### Assignment
Filter the entries beneath this task, copying only the lines that hold the word "Seung".

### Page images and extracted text
-----
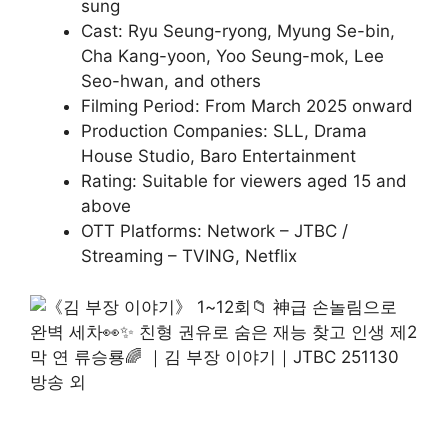
sung
Cast: Ryu Seung-ryong, Myung Se-bin,
Cha Kang-yoon, Yoo Seung-mok, Lee
Seo-hwan, and others
Filming Period: From March 2025 onward
Production Companies: SLL, Drama
House Studio, Baro Entertainment
Rating: Suitable for viewers aged 15 and
above
OTT Platforms: Network – JTBC /
Streaming – TVING, Netflix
-----
### Answer section
Cast: Ryu Seung-ryong, Myung Se-bin,
Cha Kang-yoon, Yoo Seung-mok, Lee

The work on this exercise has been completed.